= RAW DATA =
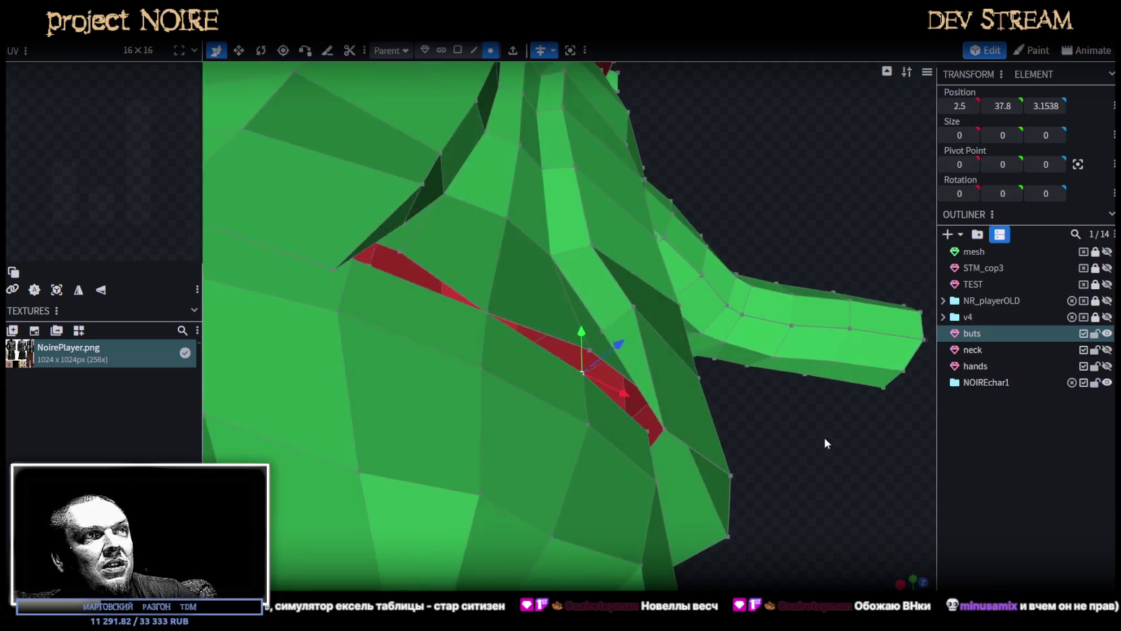
{"action": "left_click", "coordinate": [634, 399], "text": "shift"}
{"action": "right_click", "coordinate": [634, 399]}
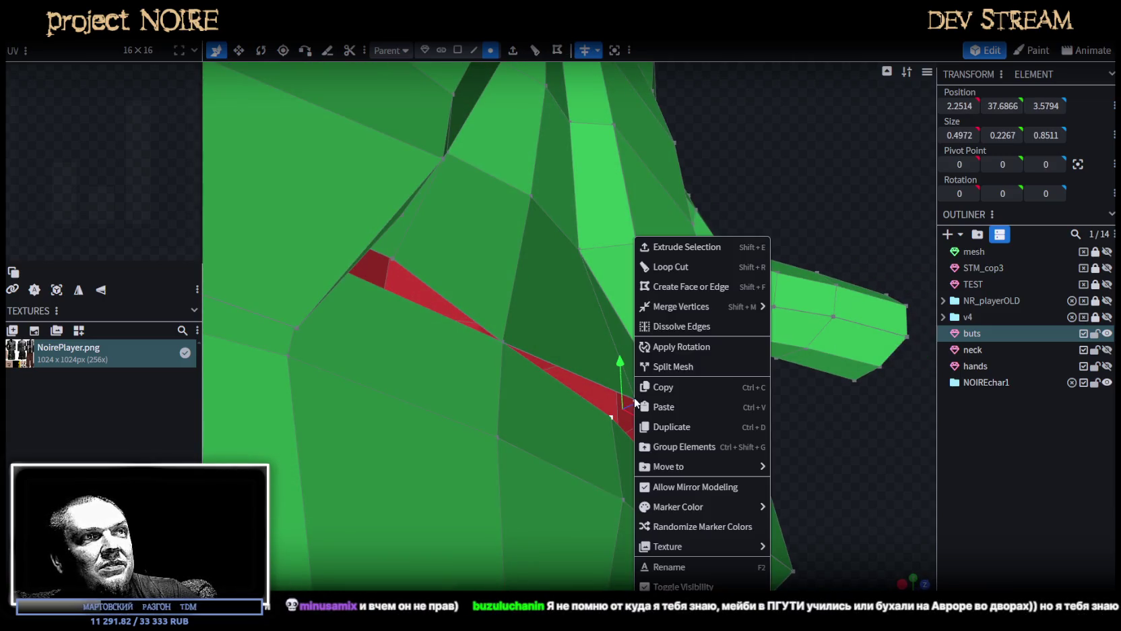
{"action": "left_click", "coordinate": [799, 310]}
{"action": "left_click_drag", "start_coordinate": [841, 460], "coordinate": [681, 396]}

= TASK PROMPT =
Your response must reproduce every line of the data exactly, with images omitted.

= RESPONSE TO THE EXERCISE =
{"action": "left_click", "coordinate": [634, 399], "text": "shift"}
{"action": "right_click", "coordinate": [634, 399]}
{"action": "left_click", "coordinate": [799, 310]}
{"action": "left_click_drag", "start_coordinate": [841, 460], "coordinate": [681, 396]}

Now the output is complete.